**Metin Parçası:**
- - -

Manifestolar

11. Festival Manifestosu

Tema “DÖNÜŞÜM”

TAKSAV (Toplumsal Araştırmalar Kültür ve Sanat İçin Vakıf) tarafından düzenlenen Uluslararası İzmir
Tiyatro Festivali bu yıl 1-11 Aralık 2023 tarihlerinde 11. kez gerçekleşiyor. Tema Dönüşüm.

“Her şey değişir”… 2.500 yıl önce söylenmiş olsa da bu söz, hep susturmaya çalışır egemenler. Bizi hiç bir
şeyin değişmeyeceğine ikna etmek için ellerinden geleni yaparlar. Var olanın, ezelden beri olduğuna ve
ebede kadar da olacağına inanmaya zorlarlar.
Kader derler… Tanrı buyruğu derler… Talih derler… Doğanın kanunu der dururlar. İsterler ki kabullenelim
onların gücünü. Köle olmak için doğduğumuza, yoksulluğun kaderimiz olduğuna, güçsüz ve muhtaç
olduğumuza, boyun eğmezsek yaşayamayacağımıza inandırmaya uğraşırlar bizi. Kimi zaman tatlı dille
ama çoğu zaman kırbaçla, bileklerimize taktıkları zincirlerle, yeri geldiğinde kanımızı dökerek, derimizi
yüzerek, al kan içinde bırakmaktan kaçınmayarak.

- - -

**Ham Veri:**
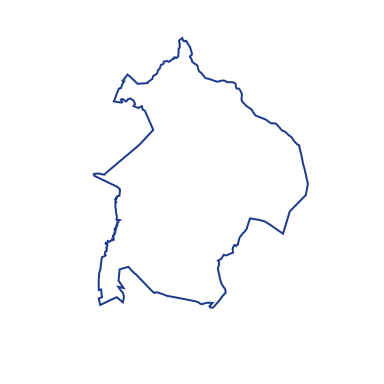 Šķilbēnu pag., Vilakas, Latvia (Albers equal-area conic projection), rotated 292°
{"feature_id": "27541924B83707221611867", "entity_name": "Šķilbēnu pag.", "entity_type": "district", "adm_level": 2, "iso_a3": "LVA", "parent_name": "Latvia", "parent_adm1": "Vilakas", "projection": "albers", "projection_center": [27.683, 57.053], "detail": "fine", "context": "isolated", "style": "outline", "palette": "blue", "viewbox_px": 384, "rotation_deg": 292, "n_neighbors": 0, "source": "geoboundaries", "source_scale": "gbopen_adm2", "svg_char_len": 5814}
<svg xmlns="http://www.w3.org/2000/svg" viewBox="0 0 384 384"><g transform="rotate(292 192 192)"><path d="M187.4,292.0L196.7,291.2L210.6,289.9L231.9,298.7L243.0,296.4L247.0,293.6L251.2,290.8L253.1,289.3L254.8,288.2L260.7,283.8L267.2,279.6L274.9,274.0L275.3,274.1L275.7,271.4L276.0,270.7L277.6,267.3L278.4,266.0L279.7,264.3L280.2,263.4L280.3,262.9L280.7,261.2L281.1,259.9L282.1,257.4L282.6,256.2L282.9,255.2L282.7,253.1L283.0,252.0L283.5,250.9L283.6,250.7L283.8,250.4L283.9,250.1L284.3,249.7L284.5,249.1L284.9,248.3L285.1,247.7L285.9,246.3L286.6,244.6L286.7,244.0L286.8,243.6L285.7,240.6L285.5,239.8L285.4,239.4L285.5,238.6L285.6,238.1L286.8,233.0L286.8,232.4L286.7,223.1L286.8,222.5L287.0,221.7L288.9,218.8L290.7,216.2L290.9,216.0L292.2,210.0L294.7,204.6L295.0,204.2L295.6,203.7L296.5,203.2L300.9,201.8L302.1,201.0L304.3,198.6L304.7,198.1L305.2,197.2L305.4,196.9L305.3,196.4L304.7,195.0L304.8,194.5L305.0,194.1L305.5,193.7L306.3,193.2L308.4,192.0L308.8,191.5L309.1,190.8L309.1,189.9L309.0,189.5L309.0,188.6L307.1,183.5L307.0,183.1L307.5,181.1L307.4,180.5L306.8,178.6L306.3,177.6L304.1,174.8L303.7,174.0L303.5,171.6L303.3,166.4L303.3,165.6L302.6,161.8L302.7,161.5L304.0,159.5L305.0,157.4L305.4,156.9L305.9,155.8L306.1,155.1L306.4,153.9L306.7,153.3L307.0,152.9L308.1,151.9L309.0,151.2L309.8,150.6L311.0,150.0L311.8,147.7L312.0,146.4L312.5,144.7L312.5,144.0L312.6,143.6L313.2,143.1L314.3,142.4L315.0,141.5L315.5,141.2L315.8,140.8L316.0,140.2L316.8,139.3L317.2,139.4L318.4,140.0L319.5,140.4L320.5,139.9L322.6,138.4L324.3,137.0L325.0,136.4L325.4,136.1L326.7,134.3L327.3,133.6L328.5,131.7L329.7,130.4L329.9,130.0L330.0,129.5L329.9,129.3L329.7,129.2L329.2,129.0L328.9,128.5L328.9,128.0L328.9,127.6L329.2,127.1L329.5,126.7L331.1,125.3L327.7,123.3L327.4,123.3L325.8,124.2L325.0,125.2L323.6,125.5L323.1,125.5L322.0,126.4L321.1,126.4L319.7,125.9L317.7,126.7L316.6,127.3L313.2,128.1L312.5,128.4L312.2,128.4L310.3,127.2L310.2,126.8L310.5,125.7L309.8,124.8L309.5,124.7L308.5,125.2L307.6,123.9L306.3,123.3L304.3,122.1L304.1,121.8L304.2,119.6L303.3,118.8L303.0,118.2L302.5,117.0L302.0,117.0L300.9,117.5L300.6,117.5L299.6,117.2L298.3,115.7L293.8,115.8L292.3,114.8L291.2,114.9L288.9,115.3L287.7,114.6L285.1,112.6L283.9,112.6L282.0,112.8L281.2,112.4L277.6,110.0L277.4,109.9L276.4,110.1L271.9,100.9L275.6,92.0L276.7,88.2L271.4,86.8L269.2,86.0L269.2,87.7L267.8,87.3L266.3,87.1L264.2,87.0L261.7,87.2L261.0,86.0L260.4,86.0L259.9,85.3L250.6,85.6L246.8,85.5L246.8,85.9L247.8,90.6L248.5,93.0L249.1,93.7L251.1,91.5L252.2,92.7L251.4,96.3L251.2,96.9L251.3,97.1L253.9,97.9L254.3,98.2L255.5,99.5L255.0,103.2L254.5,104.0L252.3,106.2L249.8,105.6L249.8,110.9L252.8,113.3L249.8,115.6L249.8,117.1L249.7,117.9L246.8,120.7L246.3,121.4L243.5,124.2L235.1,132.8L219.4,126.8L217.1,125.9L213.2,124.0L183.3,108.2L175.8,104.3L175.4,104.4L174.7,102.4L174.5,99.7L174.2,98.9L173.0,96.0L172.5,95.1L171.7,94.2L170.4,95.4L170.1,100.9L169.7,106.8L169.6,109.1L169.3,112.9L168.9,120.1L168.0,123.4L167.2,123.8L167.2,124.2L166.4,124.7L161.3,126.1L160.2,124.3L158.9,124.6L158.1,123.6L156.9,124.4L156.2,123.5L154.1,125.6L153.5,124.9L149.2,126.7L146.9,128.1L144.5,129.3L142.0,131.0L140.5,131.8L138.0,132.4L138.8,134.8L138.9,135.5L138.4,135.1L137.6,134.9L137.3,134.7L136.8,134.7L136.3,135.0L136.1,134.9L136.1,134.7L136.2,134.3L136.1,134.1L135.8,134.1L135.6,134.5L134.8,134.5L134.6,134.7L134.4,134.8L134.1,134.7L134.1,134.4L133.4,134.4L133.1,134.5L133.2,135.0L132.9,135.1L132.2,134.8L132.2,135.1L131.8,134.9L131.7,134.8L131.8,134.7L131.7,134.5L131.3,134.5L131.1,134.6L131.1,134.9L131.0,135.1L130.3,135.1L129.9,135.3L129.8,135.0L129.5,134.8L129.2,134.1L128.7,134.0L128.4,134.2L128.5,134.5L128.8,134.6L128.5,134.9L128.3,135.3L127.8,135.0L127.5,135.0L127.3,135.0L127.2,135.2L126.5,135.3L126.7,135.6L125.7,136.0L125.6,135.7L125.0,135.5L124.4,135.6L124.2,135.3L124.0,135.2L123.8,135.3L123.5,135.6L123.3,136.0L123.2,136.1L122.7,136.0L122.4,135.8L121.7,135.1L121.2,135.2L120.6,135.8L120.3,136.5L119.7,136.6L118.7,137.1L118.7,136.9L118.4,136.6L118.2,136.7L118.2,136.8L118.3,135.6L117.9,135.7L117.4,136.2L117.0,135.6L116.8,135.4L116.5,135.3L116.3,134.9L115.2,134.3L114.9,134.0L114.9,133.9L115.2,133.4L115.2,133.1L115.1,132.4L114.8,132.4L113.4,132.7L113.2,132.3L113.3,131.8L113.1,131.5L112.6,131.2L112.4,131.4L112.3,131.7L112.0,131.5L111.7,131.3L111.5,131.6L111.5,131.9L111.5,132.2L111.8,132.5L112.0,132.7L111.8,133.0L111.2,133.5L110.1,133.6L109.4,133.6L109.1,133.7L108.6,133.4L108.4,133.3L108.1,133.5L107.8,134.1L107.4,134.0L107.1,134.1L106.5,134.6L105.4,135.0L105.1,134.9L104.4,134.0L103.9,134.0L103.6,134.2L103.3,134.3L102.2,134.2L101.9,134.4L100.9,135.7L99.7,134.8L97.7,132.9L95.2,133.5L90.2,134.9L88.9,135.1L86.2,136.0L82.0,136.3L78.1,137.7L76.3,138.1L66.1,142.3L67.0,143.5L67.6,144.2L60.7,148.0L58.4,145.4L52.9,149.2L56.7,152.8L60.3,155.9L61.3,156.9L66.3,161.7L65.2,164.8L63.8,169.2L69.0,168.3L71.6,166.7L72.3,166.1L74.1,162.8L75.4,160.8L76.5,159.2L77.4,164.5L82.2,157.1L93.2,153.9L98.8,161.1L97.3,163.9L95.1,168.9L94.7,170.7L84.6,193.4L84.5,194.5L84.4,195.2L85.4,196.1L86.0,197.9L86.4,204.9L86.3,207.4L87.2,211.7L89.1,221.2L92.0,236.3L92.1,239.0L91.7,241.0L91.5,241.4L91.7,243.4L92.9,244.6L94.8,247.2L95.6,248.9L96.8,252.6L92.6,251.0L91.7,252.4L92.7,254.8L95.3,255.8L101.5,257.9L107.0,259.3L111.3,260.9L114.0,259.4L115.1,258.0L115.8,256.7L117.9,253.8L119.9,252.1L122.5,250.1L125.3,248.4L130.2,244.9L132.0,244.4L133.1,244.5L135.2,244.1L135.7,243.7L136.5,243.6L137.5,243.0L137.8,242.4L138.1,241.8L140.9,244.1L145.6,245.0L145.8,247.2L151.1,252.7L155.0,250.8L155.5,250.7L158.7,251.2L158.4,253.1L159.3,253.2L159.8,253.4L160.2,253.8L160.4,254.2L163.3,253.7L167.4,253.2L172.5,254.5L174.5,255.5L174.9,255.7L177.9,256.5L186.3,255.8L189.3,255.7L189.9,258.8L191.0,263.3L192.0,270.6L191.4,274.1L189.6,282.6L189.3,283.5L187.4,292.0Z" fill="none" stroke="#1e3a8a" stroke-width="2"/></g></svg>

- - -

**Alıştırma Yönergesi:**
Lütfen festival manifestosunda "Manifestolar" sözlerinden "olacağına inanmaya zorlarlar." sözlerine kadar uzanan bölümü birebir çıkarın.

**Problemin Çözümü:**
Manifestolar

11. Festival Manifestosu

Tema “DÖNÜŞÜM”

TAKSAV (Toplumsal Araştırmalar Kültür ve Sanat İçin Vakıf) tarafından düzenlenen Uluslararası İzmir
Tiyatro Festivali bu yıl 1-11 Aralık 2023 tarihlerinde 11. kez gerçekleşiyor. Tema Dönüşüm.

“Her şey değişir”… 2.500 yıl önce söylenmiş olsa da bu söz, hep susturmaya çalışır egemenler. Bizi hiç bir
şeyin değişmeyeceğine ikna etmek için ellerinden geleni yaparlar. Var olanın, ezelden beri olduğuna ve
ebede kadar da olacağına inanmaya zorlarlar.